Professor Lerner's characterisation of European history is a caricature at the least. There were plenty of people in Europe in 1800 who did not believe in the free market- plenty who held to Rousseauian ideals of Republican liberty as opposed to Smith's view of a self sustaining market. This caricature is not the centre of her argument though: that revolves around the individuals at Philadelphia. It is significant that Professor Lettow cites almost no historians of the political thought of the period- no John Pocock, no Bernard Bailyn, no Gordon Wood. Although she derides Jefferson as an agrarian, she fails to mention that many of his attitudes were shared by others at the convention: James Maddison for example derided paper money and despaired of easy credit. For many Americans, Machiavelli and Cicero were as key to the revolution as Locke and Hobbes.

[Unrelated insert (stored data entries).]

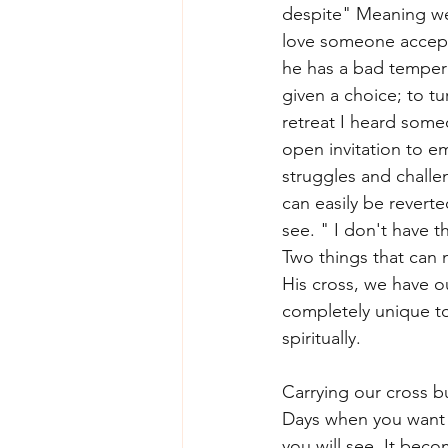
despite" Meaning we 
love someone acceptin
he has a bad temper 
given a choice; to t
retreat I heard some
open invitation to em
struggles and challe
can easily be revert
see. " I don't have t
Two things that can 
His cross, we have our
completely unique to 
spiritually. 
Carrying our cross bu
Days when you want to
you will see. It beco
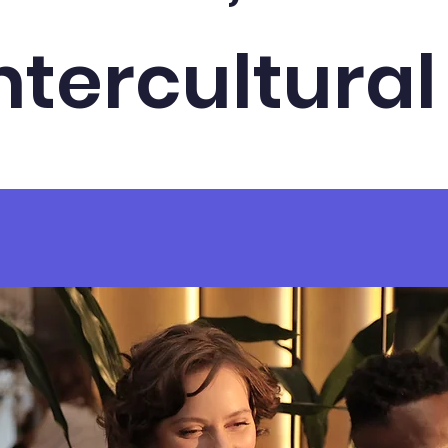
ntercultural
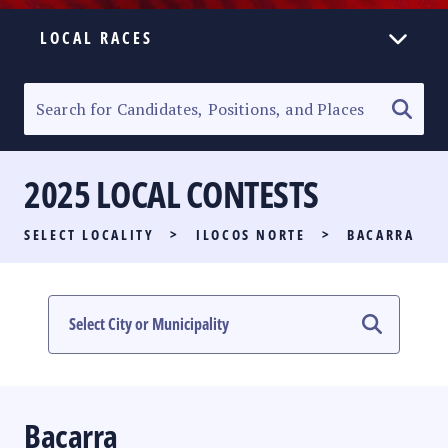
LOCAL RACES
ELECTION HOMEPAGE
SENATORIAL RACE
2025 LOCAL CONTESTS
PARTY LIST RACE
SELECT LOCALITY
>
ILOCOS NORTE
>
BACARRA
LOCAL RACES
MULTIMEDIA
#PHVOTEGUIDE
Bacarra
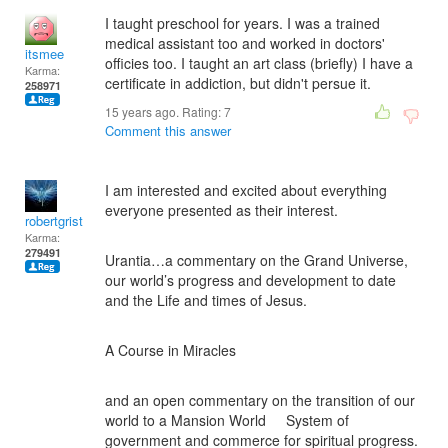
I taught preschool for years. I was a trained
medical assistant too and worked in doctors'
itsmee
officies too. I taught an art class (briefly) I have a
Karma:
certificate in addiction, but didn't persue it.
258971
15 years ago. Rating:
7
Comment this answer
I am interested and excited about everything
everyone presented as their interest.
robertgrist
Karma:
279491
Urantia…a commentary on the Grand Universe,
our world’s progress and development to date
and the Life and times of Jesus.
A Course in Miracles
and an open commentary on the transition of our
world to a Mansion World System of
government and commerce for spiritual progress.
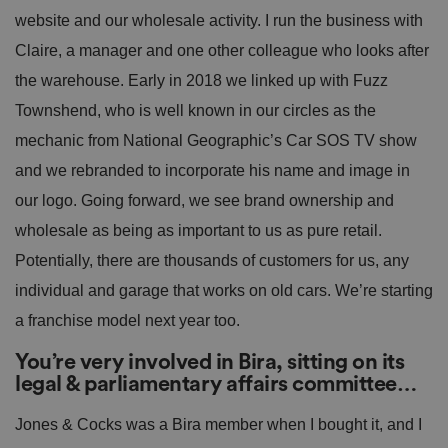
website and our wholesale activity. I run the business with
Claire, a manager and one other colleague who looks after
the warehouse. Early in 2018 we linked up with Fuzz
Townshend, who is well known in our circles as the
mechanic from National Geographic’s Car SOS TV show
and we rebranded to incorporate his name and image in
our logo. Going forward, we see brand ownership and
wholesale as being as important to us as pure retail.
Potentially, there are thousands of customers for us, any
individual and garage that works on old cars. We’re starting
a franchise model next year too.
You’re very involved in Bira, sitting on its
legal & parliamentary affairs committee…
Jones & Cocks was a Bira member when I bought it, and I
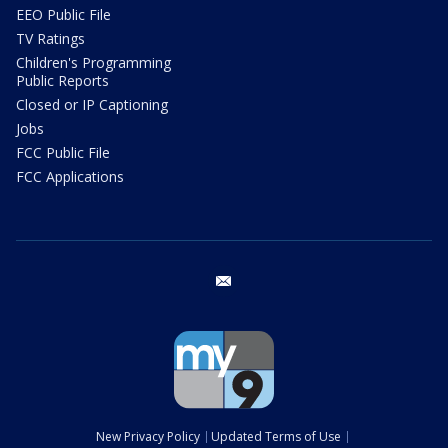
EEO Public File
TV Ratings
Children's Programming
Public Reports
Closed or IP Captioning
Jobs
FCC Public File
FCC Applications
email
New Privacy Policy
Updated Terms of Use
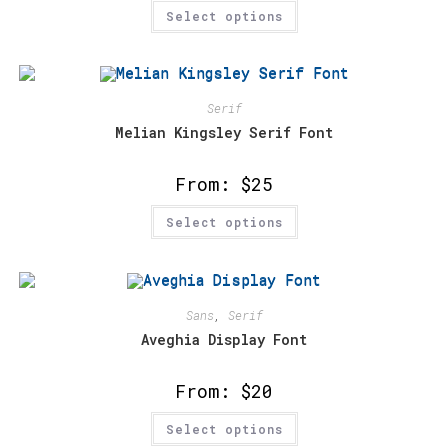
This
Select options
product
has
multiple
variants.
The
options
may
Serif
be
chosen
Melian Kingsley Serif Font
on
the
product
From:
$
25
page
This
Select options
product
has
multiple
variants.
The
options
may
Sans
,
Serif
be
chosen
Aveghia Display Font
on
the
product
From:
$
20
page
This
Select options
product
has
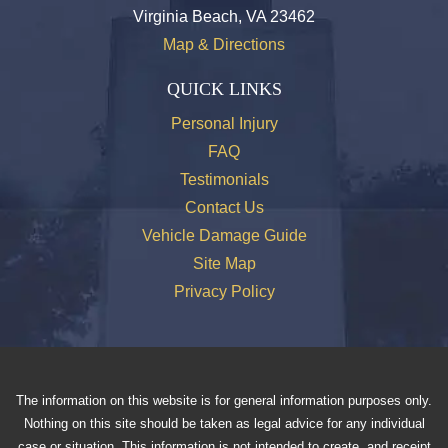
Virginia Beach, VA 23462
Map & Directions
QUICK LINKS
Personal Injury
FAQ
Testimonials
Contact Us
Vehicle Damage Guide
Site Map
Privacy Policy
The information on this website is for general information purposes only.
Nothing on this site should be taken as legal advice for any individual
case or situation. This information is not intended to create, and receipt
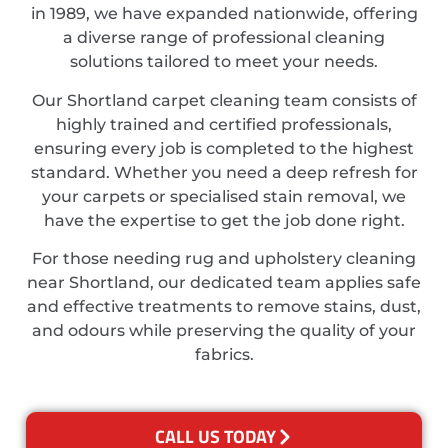
in 1989, we have expanded nationwide, offering
a diverse range of professional cleaning
solutions tailored to meet your needs.
Our Shortland carpet cleaning team consists of
highly trained and certified professionals,
ensuring every job is completed to the highest
standard. Whether you need a deep refresh for
your carpets or specialised stain removal, we
have the expertise to get the job done right.
For those needing rug and upholstery cleaning
near Shortland, our dedicated team applies safe
and effective treatments to remove stains, dust,
and odours while preserving the quality of your
fabrics.
CALL US TODAY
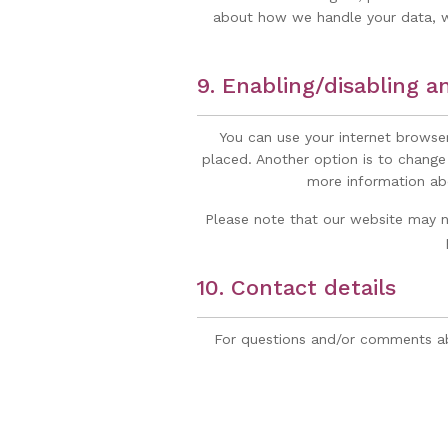
about how we handle your data, we
9. Enabling/disabling a
You can use your internet browser
placed. Another option is to change
more information abo
Please note that our website may no
10. Contact details
For questions and/or comments abo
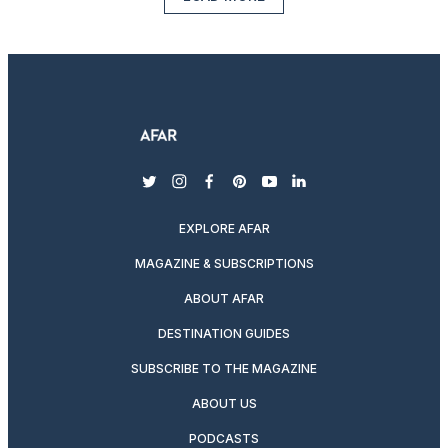
twitter
instagram
facebook
pinterest
youtube
linkedin
EXPLORE AFAR
MAGAZINE & SUBSCRIPTIONS
ABOUT AFAR
DESTINATION GUIDES
SUBSCRIBE TO THE MAGAZINE
ABOUT US
PODCASTS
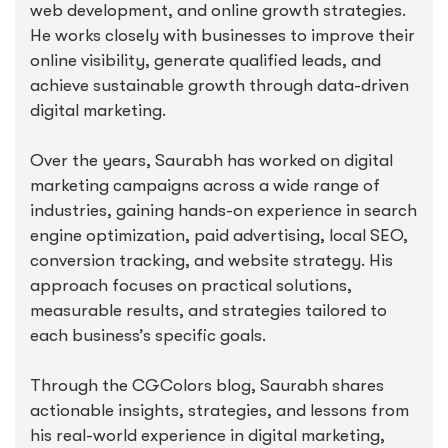
web development, and online growth strategies.
He works closely with businesses to improve their
online visibility, generate qualified leads, and
achieve sustainable growth through data-driven
digital marketing.
Over the years, Saurabh has worked on digital
marketing campaigns across a wide range of
industries, gaining hands-on experience in search
engine optimization, paid advertising, local SEO,
conversion tracking, and website strategy. His
approach focuses on practical solutions,
measurable results, and strategies tailored to
each business’s specific goals.
Through the CGColors blog, Saurabh shares
actionable insights, strategies, and lessons from
his real-world experience in digital marketing,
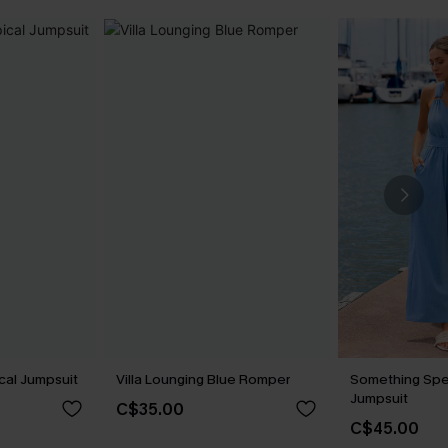
cal Jumpsuit
Villa Lounging Blue Romper
Something Spe
Jumpsuit
C$35.00
C$45.00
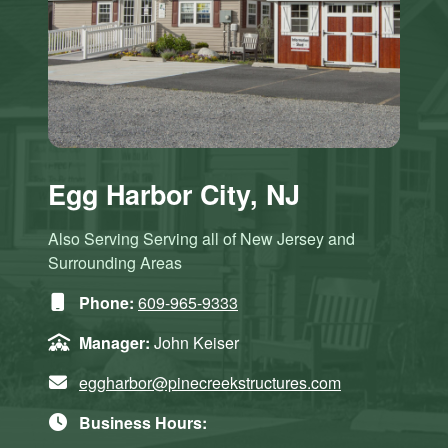
Egg Harbor City, NJ
Also Serving Serving all of New Jersey and
Surrounding Areas
Phone:
609-965-9333
Manager:
John Keiser
eggharbor@pinecreekstructures.com
Business Hours:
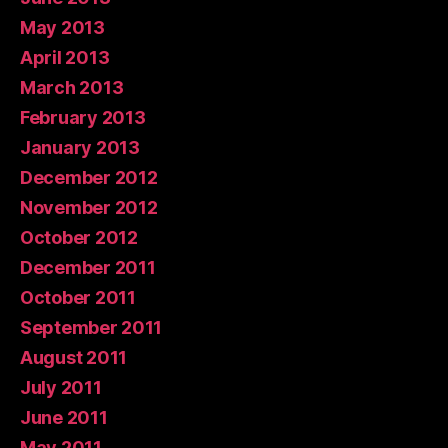
May 2013
April 2013
March 2013
February 2013
January 2013
December 2012
November 2012
October 2012
December 2011
October 2011
September 2011
August 2011
July 2011
June 2011
May 2011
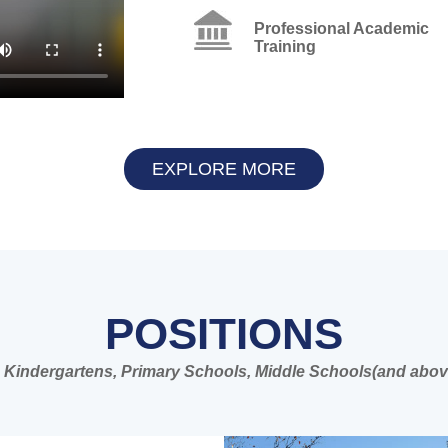
Professional Academic
Training
EXPLORE MORE
POSITIONS
 in Kindergartens, Primary Schools, Middle Schools(and abov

Professor Lerner's views are obviously part of a current legal argument- and in that argument I have no stake. However there is a historical question as well as a legal question at the heart of this argument. The historical question is did the people who framed and the people who ratified the US constitution (the people who granted it authority were those who ratified it, not those who framed it!)- did those people believe universally in the economics of Adam Smith. Given that so many of them believed in a different kind of economics and elected an agrarian (to use Lerner's words- I would prefer Republican) Thomas Jefferson as President 13 years later- I think that case is uncertain to say the least.